WIP on updating FluxDenoise to support FLUX Fill.

RyanJDick · psychedelicious · commit f13a07ba6a32 · 2025-03-19T14:45:18.000+11:00
diff --git a/invokeai/app/invocations/flux_denoise.py b/invokeai/app/invocations/flux_denoise.py
@@ -267,8 +267,22 @@ def _run_diffusion(
         if is_schnell and self.control_lora:
             raise ValueError("Control LoRAs cannot be used with FLUX Schnell")
 
-        # Prepare the extra image conditioning tensor if a FLUX structural control image is provided.
-        img_cond = self._prep_structural_control_img_cond(context)
+        # TODO(ryand): It's a bit confusing that we support inpainting via both FLUX Fill and masked image-to-image.
+        # Think about ways to tidy this interface, or at least add clear error messages when incompatible inputs are
+        # provided.
+
+        # Prepare the extra image conditioning tensor if either of the following are provided:
+        # - FLUX structural control image
+        # - FLUX Fill conditioning
+        img_cond: torch.Tensor | None = None
+        if self.control_lora is not None and self.fill_conditioning is not None:
+            raise ValueError("Control LoRA and Fill conditioning cannot be used together.")
+        elif self.control_lora is not None:
+            img_cond = self._prep_structural_control_img_cond(context)
+        elif self.fill_conditioning is not None:
+            img_cond = self._prep_flux_fill_img_cond(
+                context, device=TorchDevice.choose_torch_device(), dtype=inference_dtype
+            )
 
         inpaint_mask = self._prep_inpaint_mask(context, x)
 
@@ -672,6 +686,56 @@ def _prep_structural_control_img_cond(self, context: InvocationContext) -> torch
         vae_info = context.models.load(self.controlnet_vae.vae)
         return FluxVaeEncodeInvocation.vae_encode(vae_info=vae_info, image_tensor=img_cond)
 
+    def _prep_flux_fill_img_cond(
+        self, context: InvocationContext, device: torch.device, dtype: torch.dtype
+    ) -> torch.Tensor | None:
+        """Prepare the FLUX Fill conditioning.
+
+        This logic is based on:
+        https://github.com/black-forest-labs/flux/blob/716724eb276d94397be99710a0a54d352664e23b/src/flux/sampling.py#L107-L157
+        """
+        if self.fill_conditioning is None:
+            return None
+
+        # TODO(ryand): We should probable rename controlnet_vae.
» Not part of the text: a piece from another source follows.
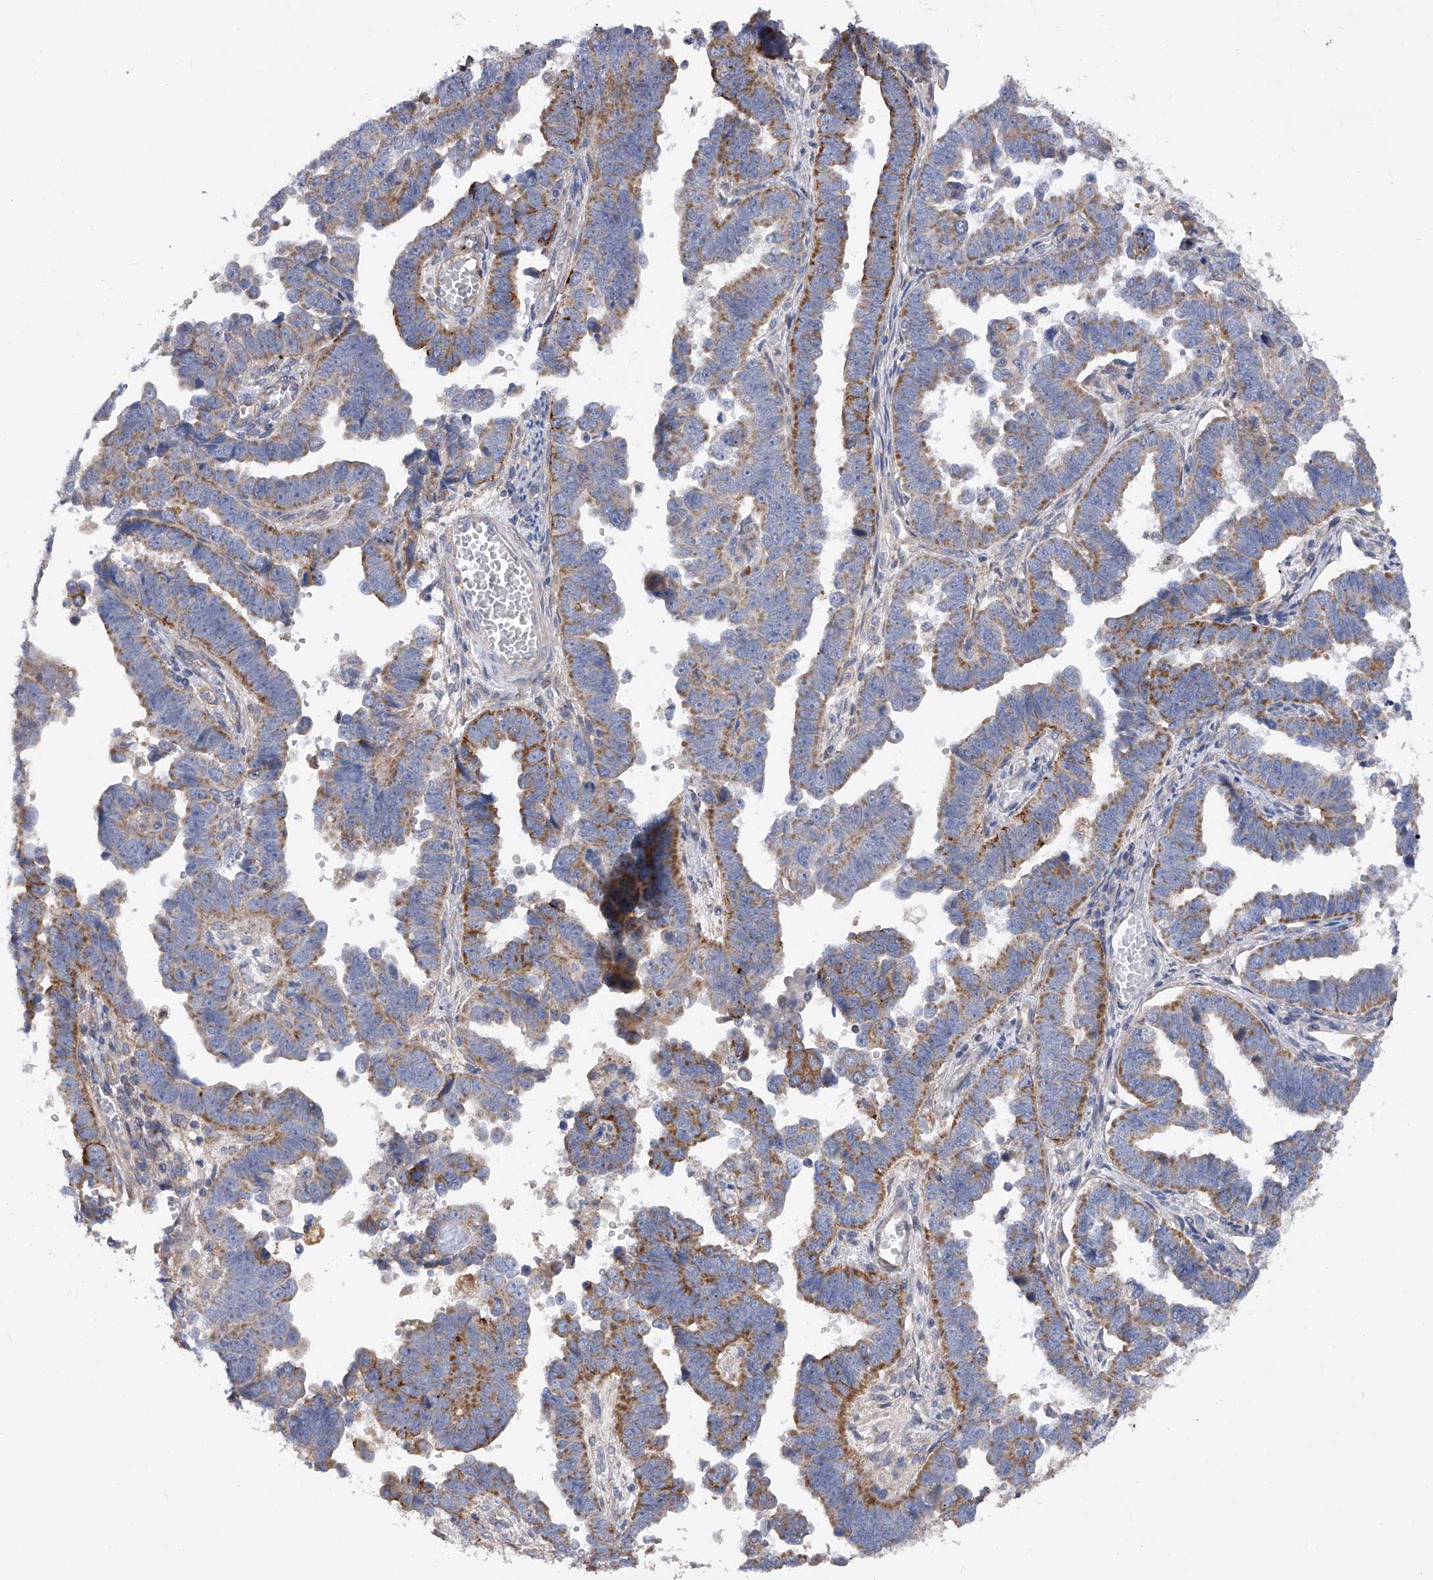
{"staining": {"intensity": "moderate", "quantity": ">75%", "location": "cytoplasmic/membranous"}, "tissue": "endometrial cancer", "cell_type": "Tumor cells", "image_type": "cancer", "snomed": [{"axis": "morphology", "description": "Adenocarcinoma, NOS"}, {"axis": "topography", "description": "Endometrium"}], "caption": "This is an image of immunohistochemistry staining of endometrial cancer, which shows moderate positivity in the cytoplasmic/membranous of tumor cells.", "gene": "PDSS2", "patient": {"sex": "female", "age": 75}}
It's used for more than just ControlNets.
+        if not self.controlnet_vae:
+            raise ValueError("controlnet_vae must be set when using a FLUX Fill conditioning.")
+
+        # Load the conditioning image and resize it to the target image size.
+        cond_img = context.images.get_pil(self.fill_conditioning.image.image_name, mode="RGB")
+        cond_img = cond_img.resize((self.width, self.height), Image.Resampling.BICUBIC)
+        cond_img = np.array(cond_img)
+        cond_img = torch.from_numpy(cond_img).float() / 127.5 - 1.0
+        cond_img = einops.rearrange(cond_img, "h w c -> 1 c h w")
+        cond_img = cond_img.to(device=device, dtype=dtype)
+
+        # Load the mask and resize it to the target image size.
+        mask = context.tensors.load(self.fill_conditioning.mask.tensor_name)
+        assert mask.dtype == torch.bool
+        mask = mask.to(device=device, dtype=dtype)
+        mask = einops.rearrange(mask, "h w -> 1 1 h w")
+
+        # Prepare image conditioning.
+        cond_img = cond_img * (1 - mask)
+        vae_info = context.models.load(self.controlnet_vae.vae)
+        cond_img = FluxVaeEncodeInvocation.vae_encode(vae_info=vae_info, image_tensor=cond_img)
+        cond_img = pack(cond_img)
+
+        # Prepare mask conditioning.
+        mask = mask[:, 0, :, :]
+        # Rearrange mask to a 16-channel representation that matches the shape of the VAE-encoded latent space.
+        mask = einops.rearrange(
+            mask,
+            "b (h ph) (w pw) -> b (ph pw) h w",
+            ph=8,
+            pw=8,
+        )
+        mask = pack(mask)
+
+        # Merge image and mask conditioning.
+        img_cond = torch.cat((cond_img, mask), dim=-1)
+        return img_cond
+
     def _normalize_ip_adapter_fields(self) -> list[IPAdapterField]:
         if self.ip_adapter is None:
             return []